Journal Article Characterization of RyDEN (C19orf66) as an Interferon-Stimulated Cellular Inhibitor against Dengue Virus Replication

Suzuki, Youichi  ,  Chin, Wei Xin  ,  Han, Qi'En  ,  Ichiyama, Koji  ,  Lee, Ching Hua  ,  Eyo, Zhi Wen  ,  Ebina, Hirotaka  ,  Takahashi, Hirotaka  ,  Takahashi, Chikako  ,  Tan, Beng Hui  ,  Hishiki, Takayuki  ,  Ohba, Kenji  ,  Matsuyama, Toshifumi  ,  Koyanagi, Yoshio  ,  Tan, Yee Joo  ,  Sawasaki, Tatsuya  ,  Chu, Justin Jang Hann  ,  Vasudevan, Subhash G.  ,  Sano, Kouichi  ,  Yamamoto, Naoki

12 ( 1 ) 2016-01-06 , Public Library of Science
Dengue virus (DENV) is one of the most important arthropod-borne pathogens that cause life-threatening diseases in humans. However, no vaccine or specific antiviral is available for dengue. As seen in other RNA viruses, the innate immune system plays a key role in controlling DENV infection and disease outcome. Although the interferon (IFN) response, which is central to host protective immunity, has been reported to limit DENV replication, the molecular details of how DENV infection is modulated by IFN treatment are elusive.
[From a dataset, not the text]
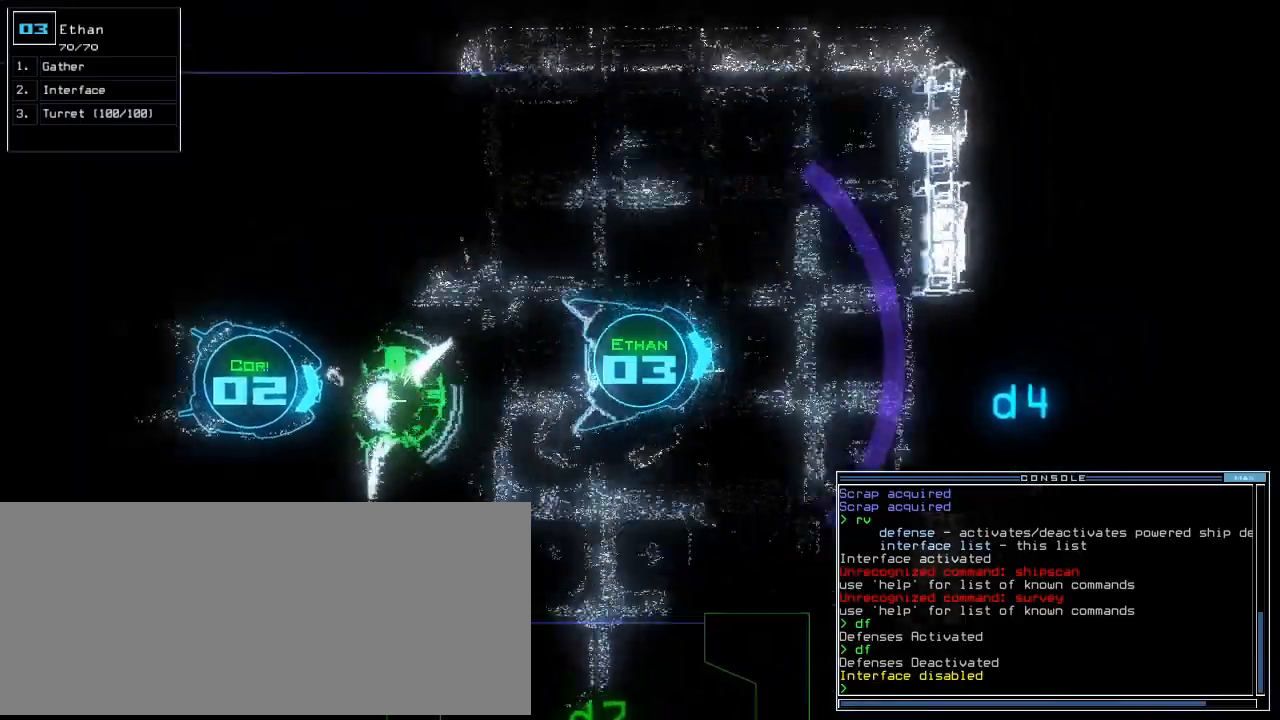
{"keys": ["left", "up"], "events": [[120, "right", "up"], [480, "left", "down"]]}
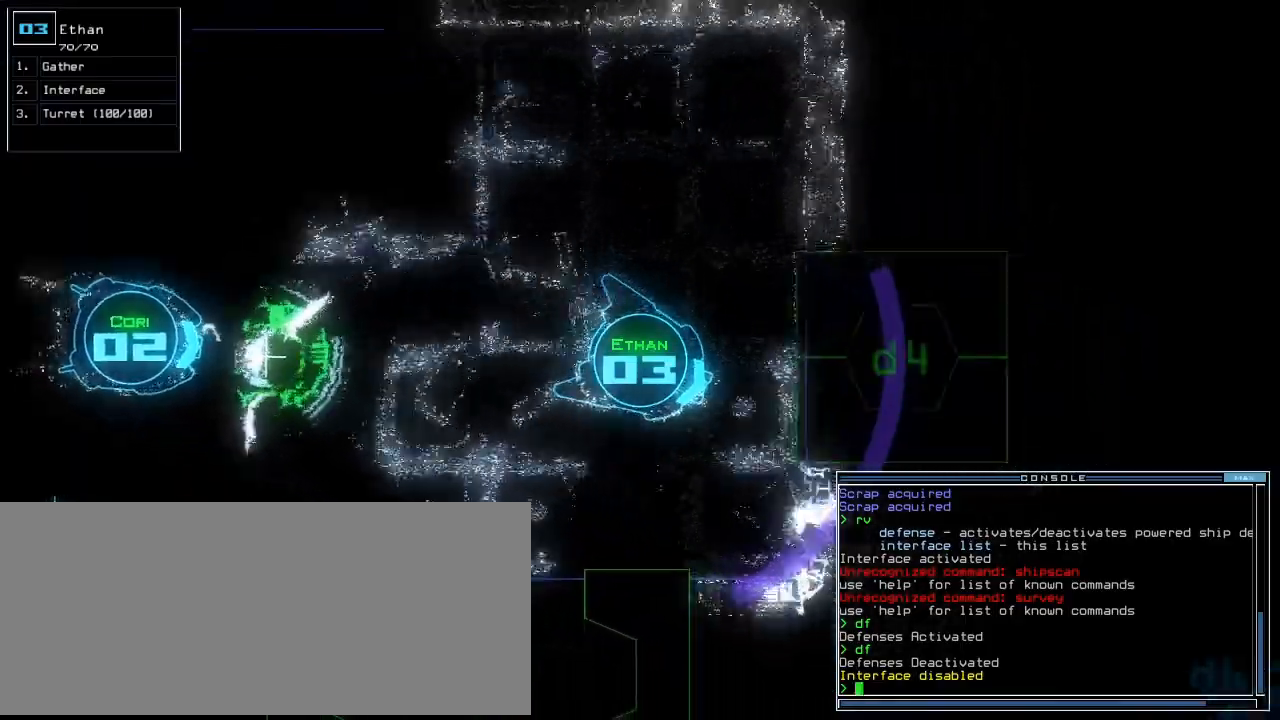
{"keys": [], "events": [[80, "left", "up"], [80, "space", "down"], [80, "up", "up"], [160, "space", "up"]]}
In this study, by employing a gain-of-function screen using a type I IFN-treated cell-derived cDNA library, we identified a previously uncharacterized gene, C19orf66, as an IFN-stimulated gene (ISG) that inhibits DENV replication, which we named Repressor of yield of DENV (RyDEN). Overexpression and gene knockdown experiments revealed that expression of RyDEN confers resistance to all serotypes of DENV in human cells. RyDEN expression also limited the replication of hepatitis C virus, Kunjin virus, Chikungunya virus, herpes simplex virus type 1, and human adenovirus. Importantly, RyDEN was considered to be a crucial effector molecule in the IFN-mediated anti-DENV response. When affinity purification-mass spectrometry analysis was performed, RyDEN was revealed to form a complex with cellular mRNA-binding proteins, poly(A)-binding protein cytoplasmic 1 (PABPC1), and La motif-related protein 1 (LARP1). Interestingly, PABPC1 and LARP1 were found to be positive modulators of DENV replication. Since RyDEN influenced intracellular events on DENV replication and, suppression of protein synthesis from DENV-based reporter construct RNA was also observed in RyDEN-expressing cells, our data suggest that RyDEN is likely to interfere with the translation of DENV via interaction with viral RNA and cellular mRNA-binding proteins, resulting in the inhibition of virus replication in infected cells.